While polygenic risk scores (PRSs) are poised to be translated into clinical practice through prediction of inborn health risks¹, a strategy to utilize genetics to prioritize modifiable risk factors driving heath outcome is warranted². To this end, we investigated the association of the genetic susceptibility to complex traits with human lifespan in collaboration with three worldwide biobanks (n_total = 675,898; BioBank Japan (n = 179,066), UK Biobank (n = 361,194) and FinnGen (n = 135,638)). In contrast to observational studies, in which discerning the cause-and-effect can be difficult, PRSs could help to identify the driver biomarkers affecting human lifespan.
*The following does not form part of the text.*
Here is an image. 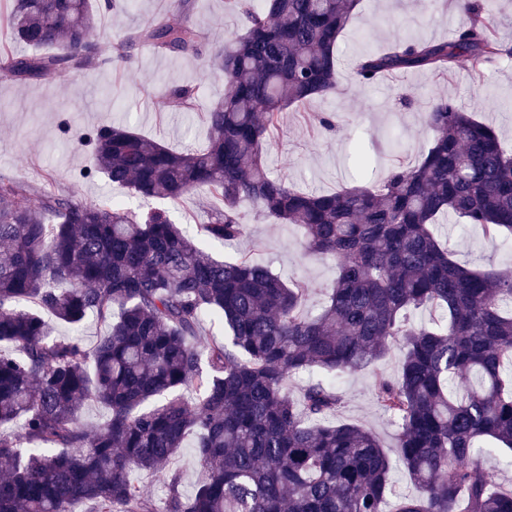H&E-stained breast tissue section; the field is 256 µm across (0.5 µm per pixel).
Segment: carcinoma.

A high systolic blood pressure PRS was trans-ethnically associated with a shorter lifespan (hazard ratio = 1.03[1.02–1.04], P_meta = 3.9 × 10⁻¹³) and parental lifespan (hazard ratio = 1.06[1.06–1.07], P = 2.0 × 10⁻⁸⁶). The obesity PRS showed distinct effects on lifespan in Japanese and European individuals (P_{heterogeneity} = 9.5 × 10⁻⁸ for BMI). The causal effect of blood pressure and obesity on lifespan was further supported by Mendelian randomization studies. Beyond genotype–phenotype associations, our trans-biobank study offers a new value of PRSs in prioritization of risk factors that could be potential targets of medical treatment to improve population health.
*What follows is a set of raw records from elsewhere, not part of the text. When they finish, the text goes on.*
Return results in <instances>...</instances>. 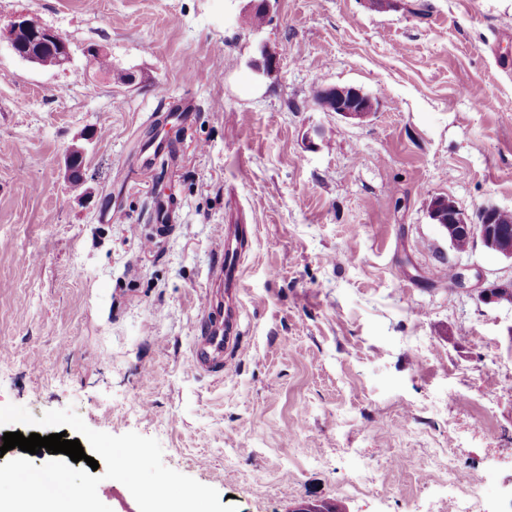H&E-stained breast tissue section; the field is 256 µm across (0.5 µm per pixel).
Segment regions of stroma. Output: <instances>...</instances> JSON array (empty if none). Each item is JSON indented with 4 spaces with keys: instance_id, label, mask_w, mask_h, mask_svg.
Instances as JSON below:
<instances>
[{
    "instance_id": "stroma-1",
    "label": "stroma",
    "mask_w": 512,
    "mask_h": 512,
    "mask_svg": "<svg viewBox=\"0 0 512 512\" xmlns=\"http://www.w3.org/2000/svg\"><path fill=\"white\" fill-rule=\"evenodd\" d=\"M251 5L0 0V26L35 15L71 51L44 68L0 43V405L157 439L238 512H453L449 464L480 478L485 512H512V305L450 281L512 262L457 252L428 209L512 210V0H270L259 27ZM327 86L374 114L321 109ZM181 100L190 121L152 120ZM154 140L166 163L142 167ZM235 224L252 234L217 318L236 340L222 372L194 371ZM319 93L320 88L314 91L313 96H317ZM313 101L316 105L325 108L332 103V107L327 109L328 112H336L343 118L358 123L363 122L375 112V103L372 98L365 95L360 89L350 86L323 87L320 95L313 98Z\"/></svg>"
}]
</instances>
虽然多基因风险评分 (PRS) 有望通过预测先天健康风险¹转化为临床实践，但有必要采用一种利用遗传学来优先考虑驱动健康结果的可改变风险因素的策略²。为此，我们与三个全球生物库（n_总数 = 675,898；日本生物库（n  = 179,066）、英国生物库（n  = 361,194）和 FinnGen（n = 135,638))。与难以辨别因果关系的观察性研究相比，PRS 可以帮助识别影响人类寿命的驱动生物标志物。高收缩压 PRS 与较短的寿命（风险比 = 1.03[1.02–1.04]，P _meta  = 3.9 × 10 ^-13）和父母的寿命（风险比 = 1.06[1.06–1.07]，P  = 2.0 × 10 ^-86 )。肥胖 PRS 对日本和欧洲个体的寿命有明显影响 ( P_异质性 = 9.5 × 10 ^-8BMI）。孟德尔随机化研究进一步支持了血压和肥胖对寿命的因果影响。除了基因型-表型关联之外，我们的跨生物样本库研究提供了 PRS 在优先考虑风险因素方面的新价值，这些风险因素可能成为改善人口健康的潜在药物治疗目标。